Most college students are aware that registering for classes can be a real pain. At Baylor, we don't have a waitlist on many of our classes. If you fail to get into a class, you are doomed to logging in several times a day and hoping a seat is open. This process is a waste of time; we wanted to automate it. CourseWatch makes registering for classes suck less.
We thought about creating a mobile app that would run in the background on users' phones. Such an app would require no infrastructure on our end, which would be great. However, it would require users to download the app and enter their login credentials. We decided to go with an SMS-based solution. Users would text us a course number, and we would text them once their class opened up. Because signing up was as simple as sending a text, this option would have low friction, which is good for user acquisition.
Here's the project page on HackerLeague, which has some basic information about the project.
I set up a private GitHub repository on my account and added Wes and Evan as contributors.
After we found a work space and set up our laptops/devices Wes started working on creating the screen scraper, Evan started researching other colleges' registration systems, and I started setting up our server. We decided to use Microsoft Azure because the Azure team was offering free hosting. I set up an Ubuntu server with Apache, MySQL, and PHP.
Wes helped me set up dploy.io to deploy our code automatically from the master branch of our repository. I'd not used a continuous deployment service before and was pleased by the ease with which it let us deploy our code. A pitfall with using this service was that because our changes to master were automatically deployed, it was easy to get sloppy and push untested code to master in order to test it on our server. This problem is our own fault and only requires more discipline to fix. Within a hackathon, though, it was not a major issue.
Once the server was set up, I got to work handling inbound SMS messages. I had experience with using Twilio for SMS from HackTX 2013 and chose to use it again because it's easy to use and inexpensive.
After a few minutes of work, Evan finished with his research and wanted to continue helping. We didn't have a clear design at that point, so I didn't know what he could work on. As Wes continued to work on the screen scraper, I spread out a napkin and started drawing the system out. Through this process, I identified three main areas: notification subscription (which I was working on), screen scraping (which Wes was working on), and notifying users. Being that nobody was working on notifying users, Evan started working on that.
Evan had never used PHP before, so he needed some direction. He sat at the keyboard, and I sat next to him. Within an hour or two, he had figured out enough PHP to be dangerous, so I moved to work on subscription through SMS.

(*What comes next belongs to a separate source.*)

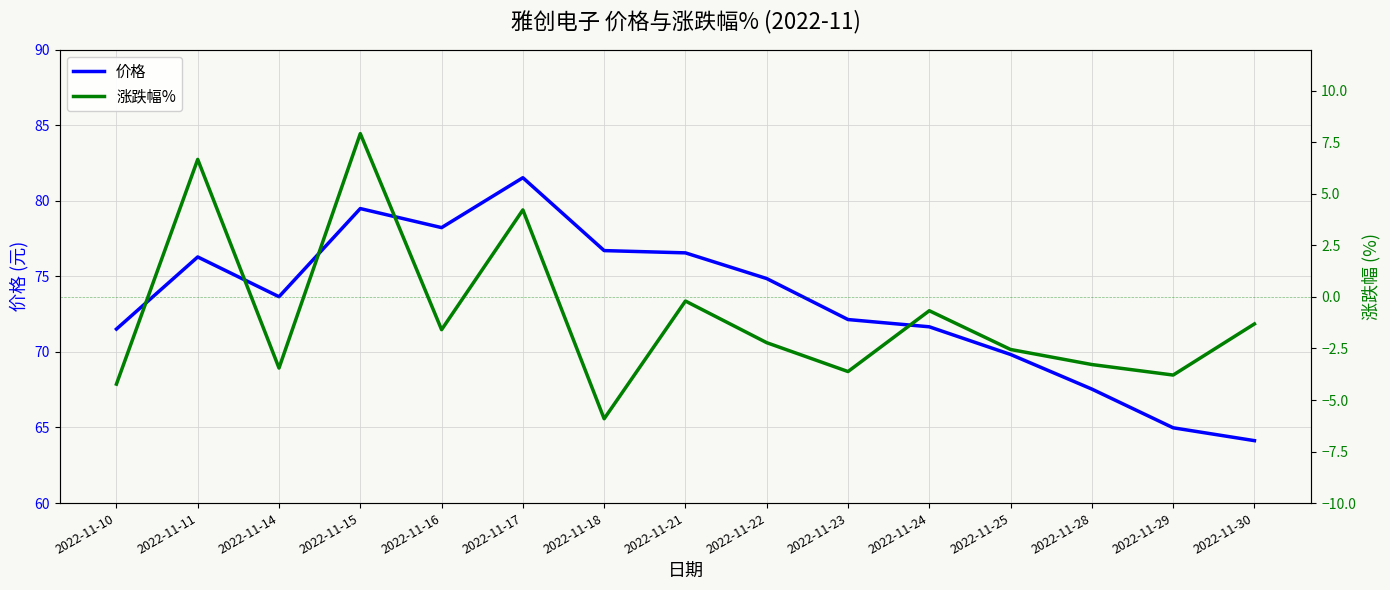

True or false: 价格 has more than 1 points higher than both neighbors.

True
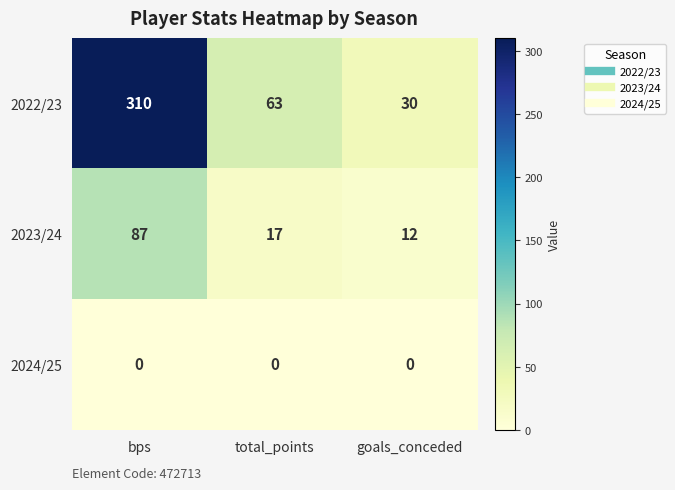

Is the value of 2024/25 at bps greater than the value of 2022/23 at goals_conceded?

No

Wes sort of reverse engineered BearWeb, which was an interesting and tedious process. He opened up Charles and clicked around Baylor's internal course registration website. He would then perform the same requests in PHP using curl. After several moments where everything seemed hopeless, he eventually got everything figured out.
A little after midnight, we had version one done. You could text in a course number and would get notified a few minutes later that it was open (registration wasn't open yet, so all seats were open). Wes then set to creating a website for the product while I worked on adding SendGrid integration so that users could sign up for notification through email. The SendGrid API was also a pleasure to work with.
By around 3:00, the website was looking good enough and we had gotten SendGrid integration working. At this point, we decided to get some rest. We napped in the hallway for a few hours then got up to figure out our presentation.
HackTX 2014 did "science-fair style" presentations, which I liked. Each team had a spot on a table, and a number of judges came around to check out each project. During this time, participants were encouraged to walk around and check out each others' projects. I was able to check out a few of the projects near us, but did not spend much time looking around; I wanted to get feedback on what we had made.
We received a lot of positive feedback from judges and other participants. People liked the high level of polish in our product and presentation. They also believed we were solving a real problem in a good way. Unfortunately, we weren't chosen to present during the closing ceremonies. On the plus side, we won three sponsor awards:
HackTX 2014 was great. We had fun, built a great product, and won some awesome prizes.